Clinical trials are the key to improving the prevention, diagnosis, and safe and effective cancer treatment. They are the process through which standards of care are defined. They are the pathways to develop and evaluate more effective and less toxic therapies.
New treatments are tested in a series of trials known as Phase I, Phase II and Phase III trials. New cancer therapeutic agents are evaluated and approved by the US Federal Drug Administration (FDA) only after the Phase III clinical trials have demonstrated evidence of superior outcomes or less toxicity when compared to standard treatments. Similarly, new surgical approaches are uniformly recommended and adopted after Phase III trials demonstrate superior safety, tolerability and/or effectiveness.
Drug studies can begin in patients only after the FDA and a local institutional review boards (IRB) have given approval. The IRB is a panel of scientists and non-scientists in hospitals and research institutions that oversees clinical research.
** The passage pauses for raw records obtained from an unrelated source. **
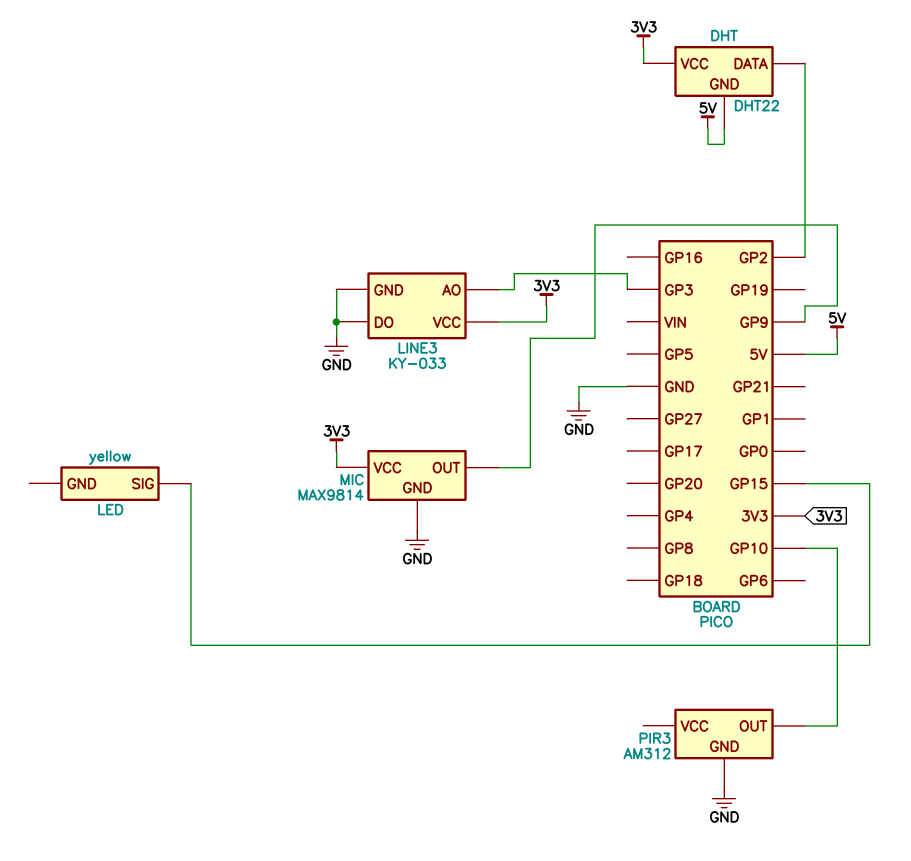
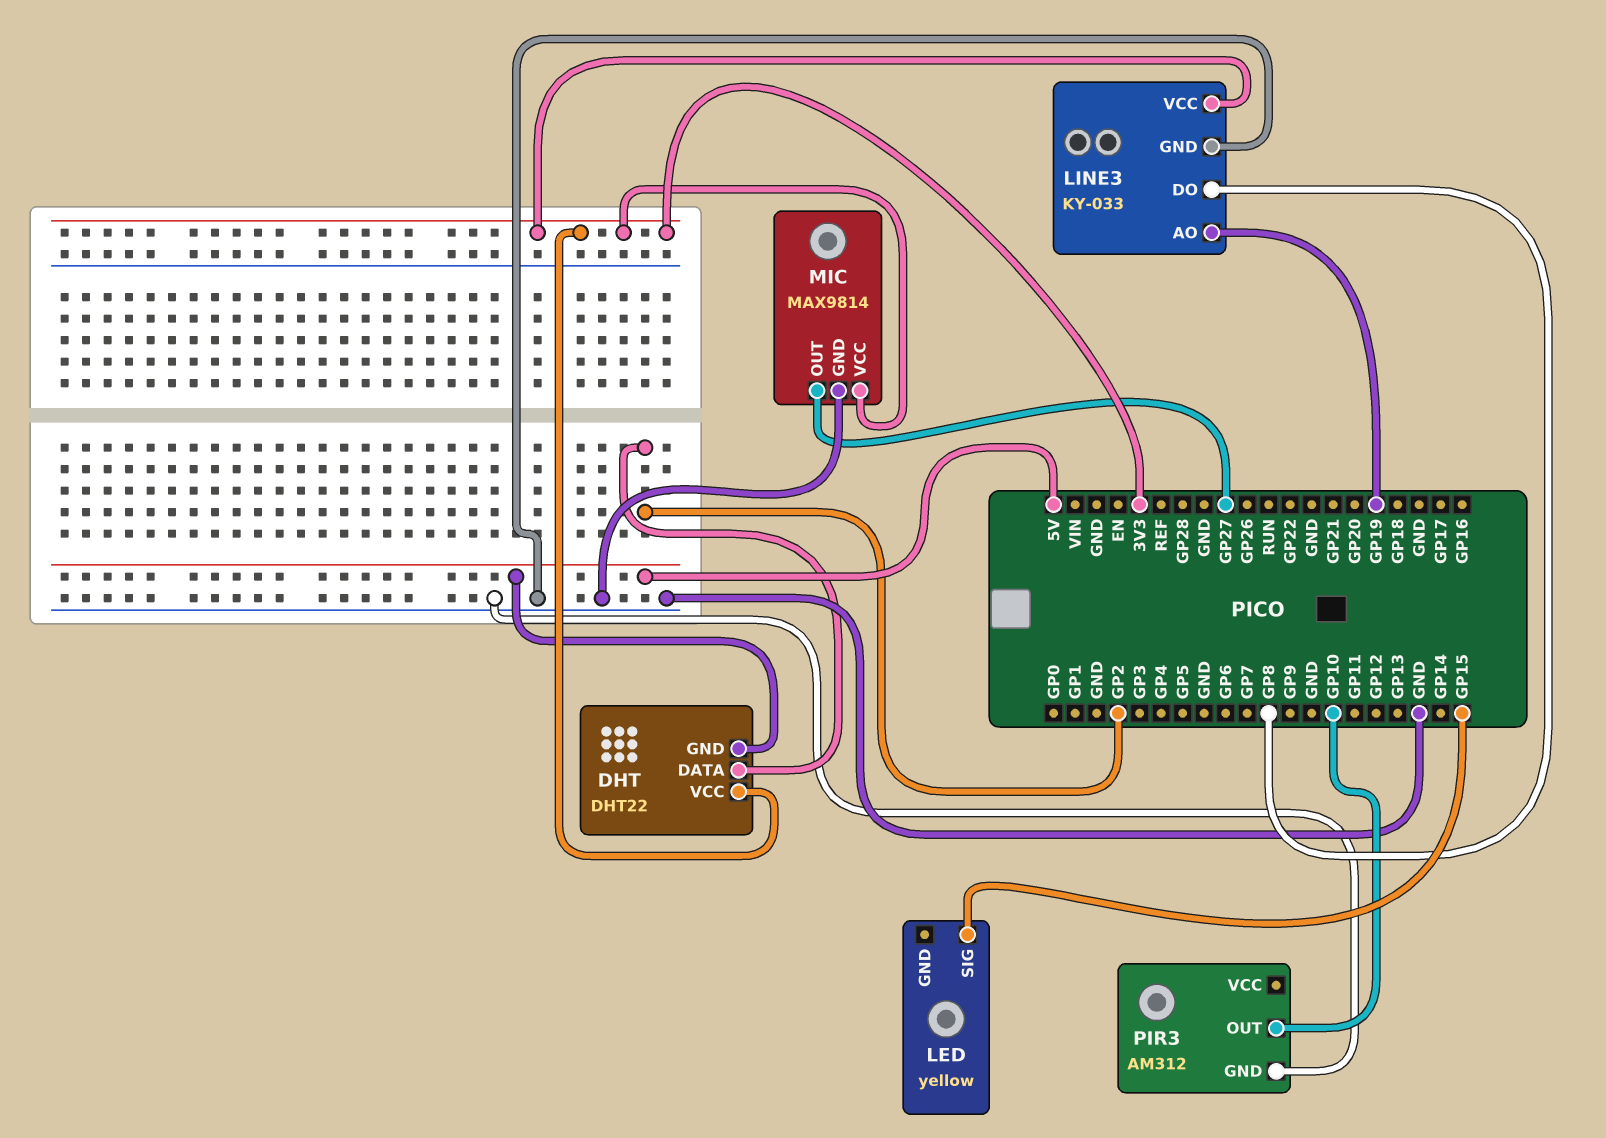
LINE3 pin AO: GP3 -> GP19
LINE3 pin DO: GND -> GP8
MIC pin OUT: GP9 -> GP27

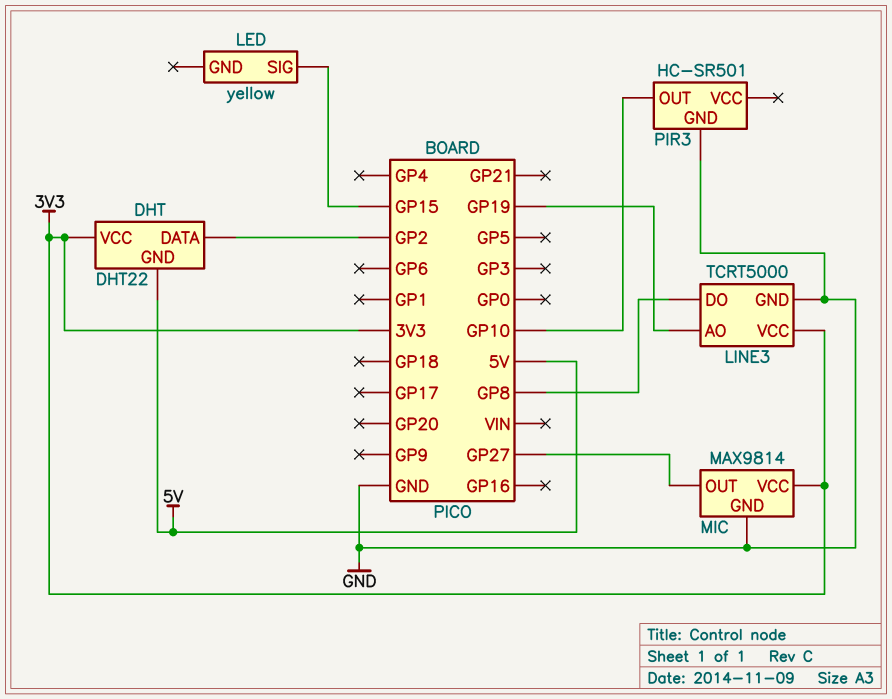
LINE3: KY-033 -> TCRT5000
PIR3: AM312 -> HC-SR501

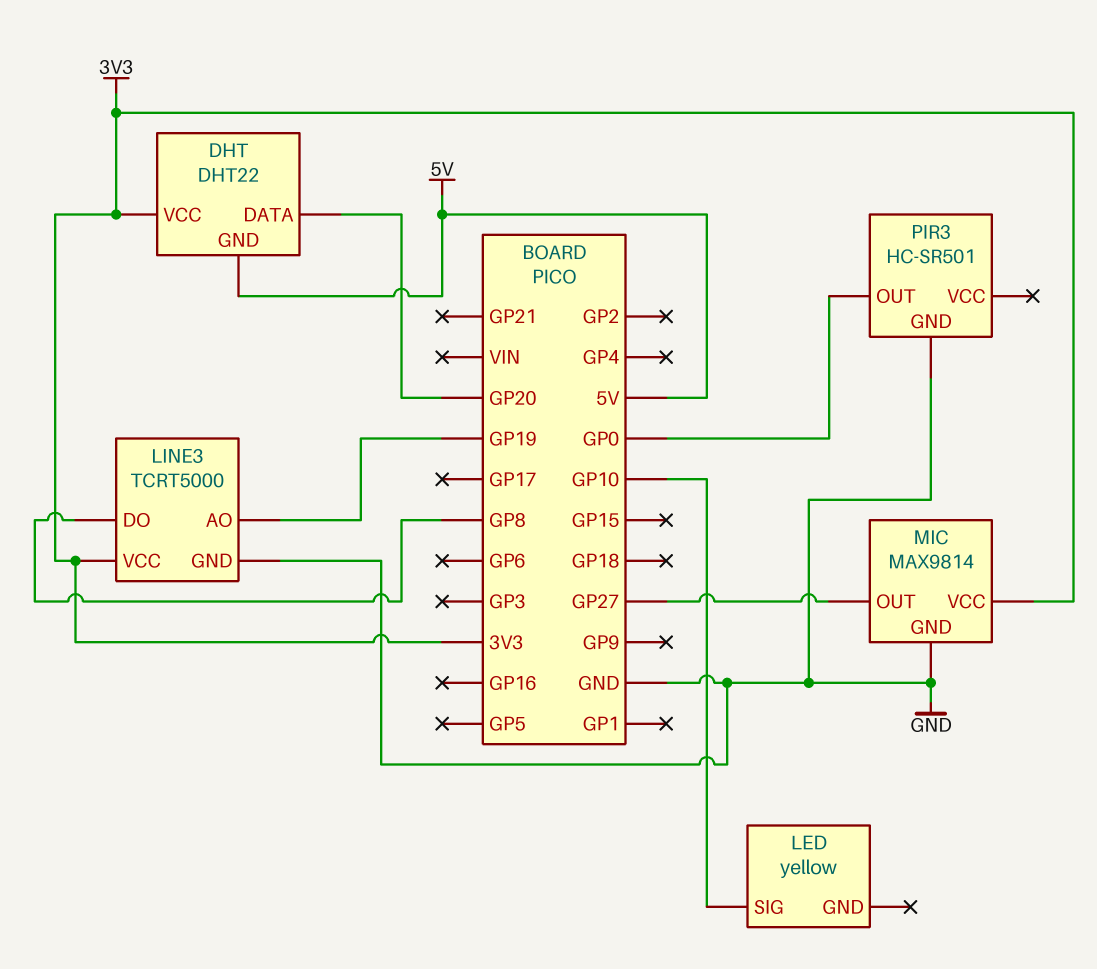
DHT pin DATA: GP2 -> GP20
LED pin SIG: GP15 -> GP10
PIR3 pin OUT: GP10 -> GP0

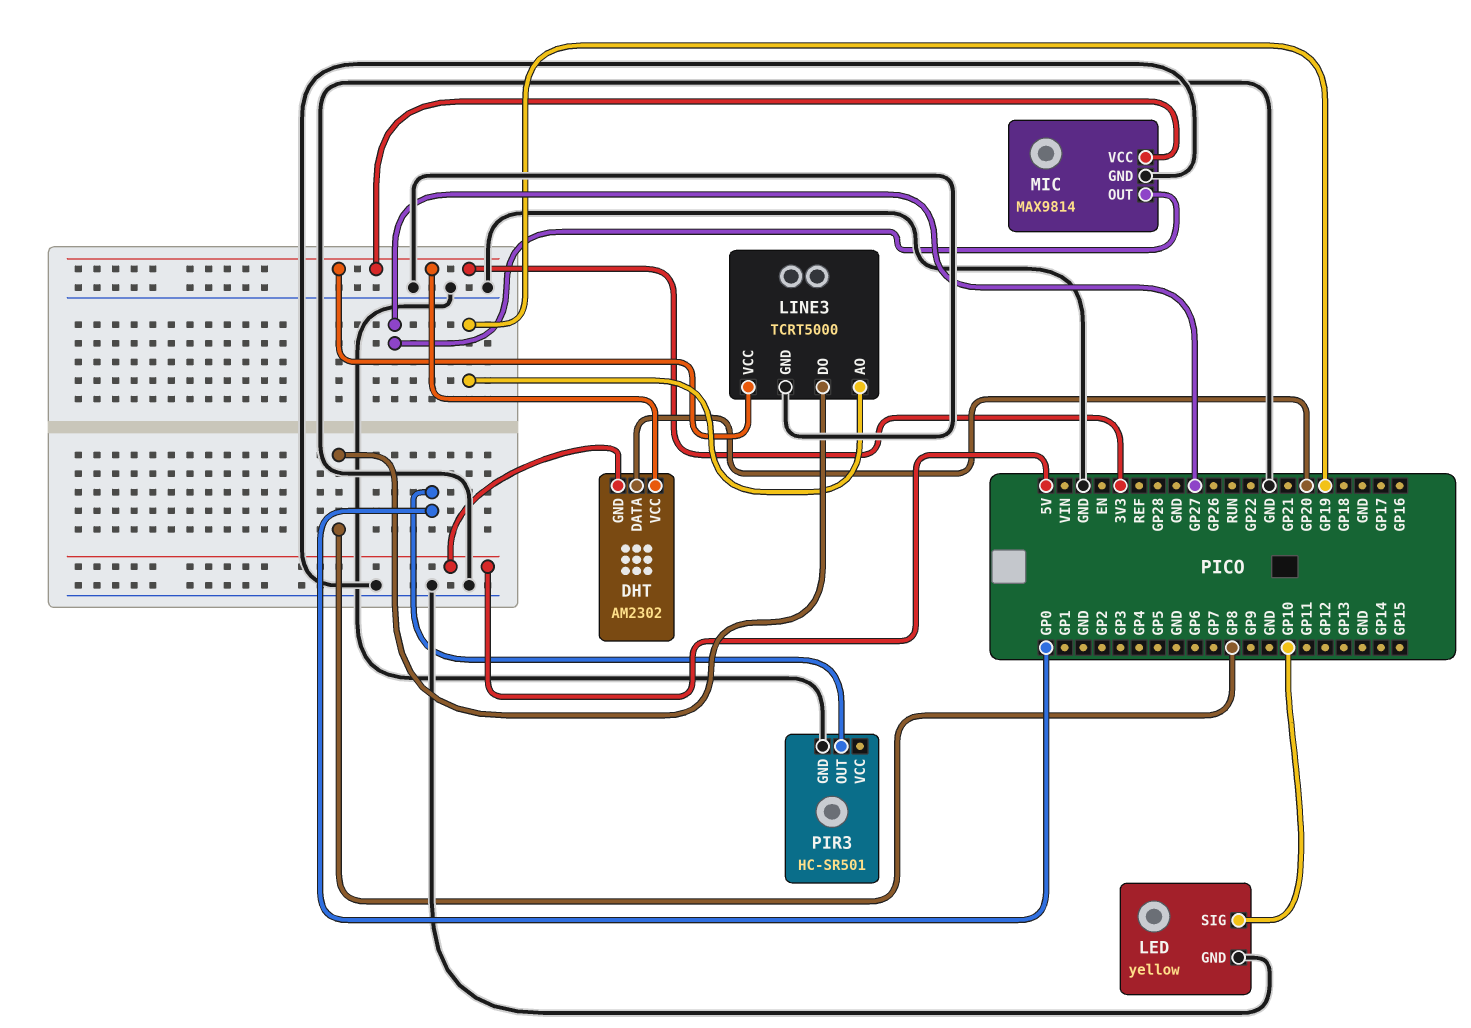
DHT: DHT22 -> AM2302
LED pin GND: none -> GND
One of the responsibilities of the board is to ensure that clinical trial participants have given consent and are fully informed of their risks, and that researchers take appropriate steps to protect patients from harm.
Prior to a drug even entering Phase I trials, it is well studied to learn about how best to prepare, store and administer the drug. Preclinical testing is usually conducted in animals and human cell cultures.
Importance of Clinical Trials Participation
.Only about 5% of women with a gynecologic cancer participate in the dozens of clinical trials in gynecologic cancers. The predominant hope for improving on the treatment options for women diagnosed with a gynecologic cancer is through the conduct of clinical trials.
The Foundation for Women’s Cancer actively works with the Gynecologic Oncology Group (GOG) to encourage women to participate in clinical trials. Clinical trials are a crucial step in finding new and improved ways to improve treatment for women diagnosed with a gynecologic cancer.
Three examples of the important advances in the care of women as a result of clinical trials include:
- Chemotherapy added to radiation improve cure rate in locally advanced cervical cancer (GOG 120, 109)
- Platinum based chemotherapy plus paclitaxel is superior to platinum based chemotherapy plus cyclophosphamide (GOG 111)
- IP therapy improves survival in subsets of women with newly diagnosed advanced ovarian cancer (GOG 172)
The patients that participated in the phase III clinical trials that led to these discoveries were among the first to benefit from these scientific advancements.
Clinical Trials Phases
Phase I Trials
Phase I trials are the first use in humans and the goal for these trials is to determine the best dosing schedule — the amount of drug, route of administration and dose frequency. Particular attention is directed at learning about the drug or treatments side- effects and any toxic effects. Since these Phase I agents have a limited track record of anti-tumor activity, Phase I trials are usually only open to patients after more established therapies have failed. Initially, low doses that are likely to be non-toxic are used and the dose of the drug is subsequently increased while side effects are carefully measured. Usually between 15 and 50 patients are entered on a Phase I trial. Responses to treatment are hoped for and noted, but the true evaluation of clinical activity against the cancer awaits the Phase II trial.
Phase II Trials
Phase II trials evaluate whether a new drug or treatment is effective against specific types of tumors, for example epithelial ovarian cancer. The dose that was determined to be safe and tolerable during the phase I trial is used. Usually 20 to 200 patients are entered in a Phase II trial in a stepwise fashion. If there are no tumor responses in the first group of patients, the trial is usually closed. In contrast, if there have been a number of patient responses in the first few patients, the trial is often expanded to help better define the percentage of patients who will respond and to help better define the side effects and toxicities.
Phase III Trials
Phase III trials are the largest and most important. Several hundred to a few thousand patients are needed for most Phase III trials. The purpose of these trials is to evaluate whether a new treatment, either on its own or added to another treatment (commonly referred to as the experimental arm) can improve outcomes when compared to an already proven treatment (commonly referred to as the standard treatment or control arm). With experimental cancer treatments, the Phase III trials usually aim to learn whether patients live longer or have longer remissions with the new treatment compared to the standard therapy. While it is the desire and hope that new treatments in Phase III trials will produce a superior outcome, such is not always the case. Sometimes the outcome is no better but the toxicities are worse although this is rare.
On very rare occasions, despite hopeful evidence from Phase I and II trials, the experimental treatment turns out to be inferior to the standard treatment. However, virtually all of the celebrated standard treatments offered today were discovered through clinical trials conducted over past years and decades.
In addition to the three clinical trials phases, there are different types of clinical trials: (1) prevention trials, (2) screening trials, (3) diagnostic trials, (4) treatment trials, (5) quality of life/supportive care trials and (6) genetics trials.